I walked away confused about Chase’s situation. It’s nighttime, literally chilling on the corner, presumably has cancer, smile on his face, positive energy, and just trying to get covered and warm. He had me thinking about my late Father who lost his battle with cancer. He always used to ask us to cover him with a blanket, but most importantly his feet. “Strict orders”, he’d say jokingly. Man, it’s so easy to forget those little things, and hard not to smile remembering them. Chase, on the corner had nothing, and in that moment gave me everything.
Back to the topic, I was giving out sandwiches, and one older man refused my offer for a second meal 3 times. I’m pretty sure his name was Jerry. He was appreciative, took the first meal and politely refused #2. These people simply did not want to take 2 sandwiches because they knew there was a struggling, homeless, hungry human at the next stop or block starving for a meal. Damn! And does anyone ever consider or wonder, “How much do the poor give?”
Well, in this case, priceless memories, or refusal of a free sandwich and water so the next man can eat. They also fumbled away, lost touch, or downright struggled their entire lives, for us to see what they live like, and what we should avoid becoming in life. They show us why we must love, and show it, work hard, and strive to be well-off, so none of our family or friends would be in that situation. They give us a living example of why we should stay off the hard drugs too, or atleast try not to try them.
What do the poor give? What about us, what do we give? You know what bothers me the most?
When I bought the ham and cheese at the H-Mart, I also bought the prosciutto. I bought it for me because well, I wanted the good stuff. They get the ham, I get prosciutto. Like I’m any better, honestly! What a fraud I am. I only gave away 8 of the 10 f**king sandwiches, told myself I couldn’t find anymore homeless people and got on with my “real plans”. Then tbere I was, inhaling a ham and cheese driving home. Loser move, I even left the one last bag an extra day in the car and the sandwich went bad. Good job bro.

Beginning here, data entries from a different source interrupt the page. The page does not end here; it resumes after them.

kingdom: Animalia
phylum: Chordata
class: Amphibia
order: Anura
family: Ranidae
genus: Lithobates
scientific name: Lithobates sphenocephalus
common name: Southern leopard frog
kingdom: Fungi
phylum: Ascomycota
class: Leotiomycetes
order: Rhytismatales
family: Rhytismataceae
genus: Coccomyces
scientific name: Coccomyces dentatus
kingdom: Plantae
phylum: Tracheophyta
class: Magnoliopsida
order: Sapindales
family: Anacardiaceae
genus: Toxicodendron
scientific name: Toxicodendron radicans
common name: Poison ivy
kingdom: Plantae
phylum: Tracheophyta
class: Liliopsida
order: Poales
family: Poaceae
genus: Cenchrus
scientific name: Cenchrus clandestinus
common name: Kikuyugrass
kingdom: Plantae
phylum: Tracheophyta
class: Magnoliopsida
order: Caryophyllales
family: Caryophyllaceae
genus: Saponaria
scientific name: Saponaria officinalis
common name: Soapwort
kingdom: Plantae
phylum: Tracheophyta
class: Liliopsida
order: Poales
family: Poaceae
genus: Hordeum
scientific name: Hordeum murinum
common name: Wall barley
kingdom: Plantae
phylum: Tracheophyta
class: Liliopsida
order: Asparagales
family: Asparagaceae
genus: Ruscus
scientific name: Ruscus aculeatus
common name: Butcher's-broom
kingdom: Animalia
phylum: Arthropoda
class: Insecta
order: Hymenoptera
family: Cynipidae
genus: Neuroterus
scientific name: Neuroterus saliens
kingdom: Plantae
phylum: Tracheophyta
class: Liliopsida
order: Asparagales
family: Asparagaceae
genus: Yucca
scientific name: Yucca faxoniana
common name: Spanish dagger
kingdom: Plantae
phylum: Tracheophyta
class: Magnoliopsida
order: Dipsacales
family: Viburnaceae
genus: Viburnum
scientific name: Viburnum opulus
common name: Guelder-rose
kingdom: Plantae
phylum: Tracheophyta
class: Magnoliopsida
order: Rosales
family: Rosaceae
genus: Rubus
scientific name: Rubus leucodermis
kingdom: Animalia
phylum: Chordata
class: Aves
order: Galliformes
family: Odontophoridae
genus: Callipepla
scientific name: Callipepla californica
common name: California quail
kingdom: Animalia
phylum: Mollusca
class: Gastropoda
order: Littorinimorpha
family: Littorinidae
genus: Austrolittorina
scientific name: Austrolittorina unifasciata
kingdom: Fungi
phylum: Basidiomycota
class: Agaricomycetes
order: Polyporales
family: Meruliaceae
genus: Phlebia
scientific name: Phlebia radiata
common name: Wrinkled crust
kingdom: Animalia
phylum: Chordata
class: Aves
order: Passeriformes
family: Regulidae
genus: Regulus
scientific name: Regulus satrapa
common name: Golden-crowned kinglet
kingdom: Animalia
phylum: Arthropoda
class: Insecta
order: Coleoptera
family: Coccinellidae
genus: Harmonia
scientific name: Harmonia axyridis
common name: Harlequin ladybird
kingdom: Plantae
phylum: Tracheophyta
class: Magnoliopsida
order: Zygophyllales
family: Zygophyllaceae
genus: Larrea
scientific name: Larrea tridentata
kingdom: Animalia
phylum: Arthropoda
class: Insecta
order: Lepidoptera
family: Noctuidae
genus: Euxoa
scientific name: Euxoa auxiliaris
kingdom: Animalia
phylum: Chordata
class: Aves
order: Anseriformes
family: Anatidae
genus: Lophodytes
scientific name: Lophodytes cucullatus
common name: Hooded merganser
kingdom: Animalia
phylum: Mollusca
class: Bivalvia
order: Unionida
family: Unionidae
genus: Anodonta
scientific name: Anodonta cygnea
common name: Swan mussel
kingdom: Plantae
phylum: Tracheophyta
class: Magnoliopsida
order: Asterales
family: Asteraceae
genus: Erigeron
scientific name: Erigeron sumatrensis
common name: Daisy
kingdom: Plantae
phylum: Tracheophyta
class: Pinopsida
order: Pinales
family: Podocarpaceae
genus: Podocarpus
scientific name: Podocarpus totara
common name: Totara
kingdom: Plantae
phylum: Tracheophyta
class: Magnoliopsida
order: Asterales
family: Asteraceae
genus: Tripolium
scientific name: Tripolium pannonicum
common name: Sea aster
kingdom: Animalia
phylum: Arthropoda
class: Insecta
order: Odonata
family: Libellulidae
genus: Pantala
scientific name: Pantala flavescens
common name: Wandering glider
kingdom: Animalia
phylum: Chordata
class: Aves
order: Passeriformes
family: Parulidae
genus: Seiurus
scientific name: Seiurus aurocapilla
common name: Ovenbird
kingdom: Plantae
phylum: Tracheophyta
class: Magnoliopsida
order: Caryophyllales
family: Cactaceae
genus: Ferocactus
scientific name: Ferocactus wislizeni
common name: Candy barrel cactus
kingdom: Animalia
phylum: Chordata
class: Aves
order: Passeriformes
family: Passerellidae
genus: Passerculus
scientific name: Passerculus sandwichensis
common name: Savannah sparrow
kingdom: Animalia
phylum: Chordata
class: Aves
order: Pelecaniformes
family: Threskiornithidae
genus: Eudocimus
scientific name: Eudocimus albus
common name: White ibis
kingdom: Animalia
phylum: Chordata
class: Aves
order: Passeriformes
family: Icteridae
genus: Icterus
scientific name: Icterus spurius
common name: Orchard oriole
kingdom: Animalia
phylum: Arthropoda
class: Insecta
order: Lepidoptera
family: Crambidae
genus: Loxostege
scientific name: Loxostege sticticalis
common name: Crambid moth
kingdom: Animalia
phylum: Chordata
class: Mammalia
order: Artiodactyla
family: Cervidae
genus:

At that point I realized, I realized what I don’t know. I don’t know what it’s like to have nothing. Something most of our parents grew up with, nothing, nothing but each other. They would do anything to ensure we never knew what it was like, and surrounded us with love in the process.
If I had a dollar for every time I opened the fridge as a kid complaining “There’s nothing to eat!”, I could have put Tommie, Chase, and Jerry up in The Plaza for a week. I probably should have given that extra meal to Jerry even though he repeatedly said no. It was in better hands with him. He wouldn’t have let it go to waste; maybe he’s a better man than me.
“How much do the Poor give?”
I’m sorry, not enough, but I hope this leads to more.